Liang Xu

This is Liang's blog for life and work archive.

The first week of getting into the realm of bioinformatics

The simple workflow of the empirical part of my current project is:

  1. Compare the ASVs of the sampled bacteria with data bases to match and obtian possible species identification;

  2. From the matched genome ids, fetch the full genome data from GenBank and other sources;

  3. Annotate genome using “WHATEVER” programs. Sorry Xin, this word is so impressive to me;

  4. Feed the annotated genes to gRodon to estimate the maximum growth rates of these bacteria.

Looks quite easy!

CLICK THE TITLE TO SEE MORE PAIN!

For a newbie to bioinformatics, I summerized these information from the first meeting with Jesse. I was happy that this sounds straightforward if “easy” is not appropriate. OK, develop a pipeline and get things work through automatically.

Step 1

The comparison has been done by Jesse (thanks!). A tsv file is generated, recording the species labels and the possible genome ids. So, I only need to download the full genome data by using this genome id.

Step 2

It seems that there are many ways to do that.

  • GTDB (Genome Taxonomy Database) has developed a tool GTDBtk to make it feasible. Failed! Some third-party dependencies are not installable on MacOS M2 chip.

  • Python pkg Entrez. Failed! For some reason, esearch doesn’t work! I even tried to invoke the terminal to run esearch from Python. It just got stuck there forever. Meanwhile, even it works in terminal, I’ve no idea the corresponding database name and elink --name for a given genome id. Without that, the file you downloaded is of size 0.

  • R pkg Biomartr. Failed! This is so close to get work done. I managed to download the full genome in Fasta format from the NCBI RefSeq data base. However, due to unkown reason, the summary txt for GenBank cannot be downloaded. Thus, all the matches in GenBank cannot be pulled down.

  • sh script adapted from GTDB. Failed! The fetch command is like this

1
!wget -q https://ftp.ncbi.nlm.nih.gov/genomes/all/GCF/003/947/435/GCF_003947435.1_ASM394743v1/GCF_003947435.1_ASM394743v1_genomic.fna.gz -O /tmp/gtdbtk/genomes/genome_a.fna.gz

However, I only know GCF_003947435.1 this id, not the assembly accession id, i.e.

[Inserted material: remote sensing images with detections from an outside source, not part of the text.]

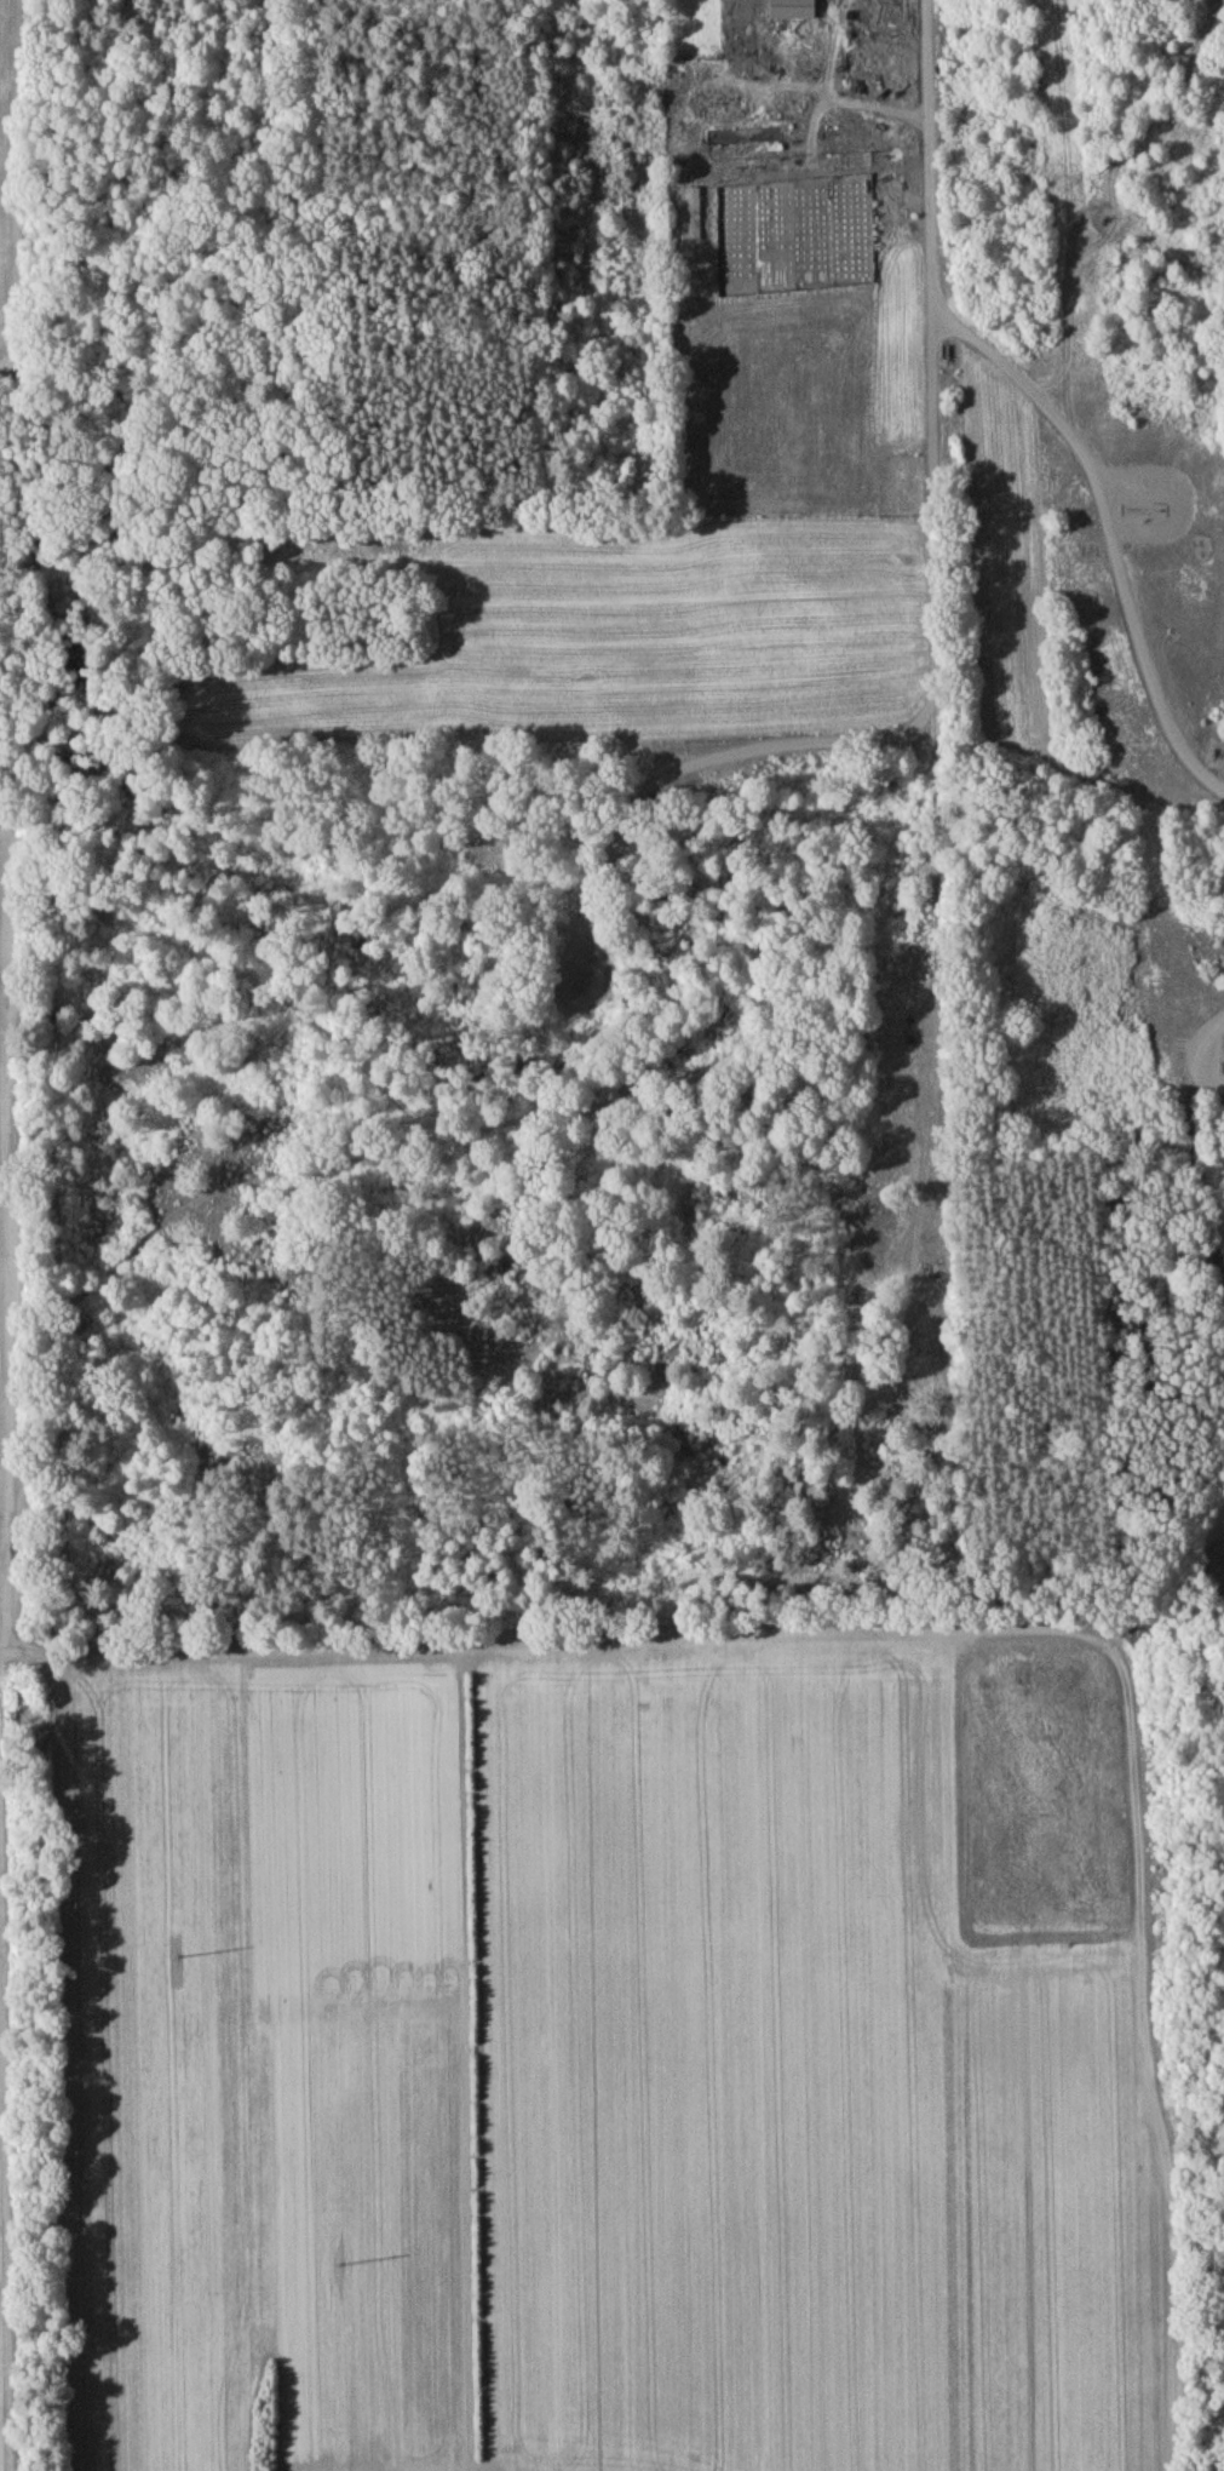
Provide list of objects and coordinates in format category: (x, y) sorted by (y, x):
building: (797, 11)
building: (695, 217)
road: (1113, 538)
road: (934, 614)
road: (1220, 1041)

ASM394743v1. Where can I match these two? Give up after a few hours’ exploration.

  • sh using NCBI new tool datasets. Finally, I managed to incorporate this tool in sh script and automate the downloading process. Code can be found here.

I was happy to see things move on before I realized that I need to download >1 million genome data!

One genome data has size around 400 kb BEFORE unziping. In total, 400 GB or more is needed on local without considering the time cost!

So, in this step, parallelizing this process is a must-do thing.

Step 3

When I asked Xin how to annotate genome, she told me that use “whatever” program, just getting a fna file. Emmm, sounds pretty easy. There must be many mature tools across a variety of platforms that allow you to just click-and-wait for annotations done. NOOOO! Do you know how to Docker images? Do you know what to do when installing packages from the default channels and got error message? Do you have >200 GB spare space? Do you know whether the develped packages are compatible with your operation systems? In the end, annotating >1 million genomes locally is the last feather.

Step 4

Not get here yet. I only wish gRodon is more friendly to me.

In the end

This is just a post to remind me of these experience. In fact, it was a lot of fun to dive into data processing and analysis. It also implies that there is still lots of work to do in bioinformatics that make life easier.

Great thanks to Jesse, Emily, Xin and Lee for their shared information and experience in this field! I apprieciate this oppotunity that enriches my skills and knowledge!

The end of the end

Anyone knows how to efficiently and conveniently fetch and annotate genome data?

How about parallelize sh script for a for loop?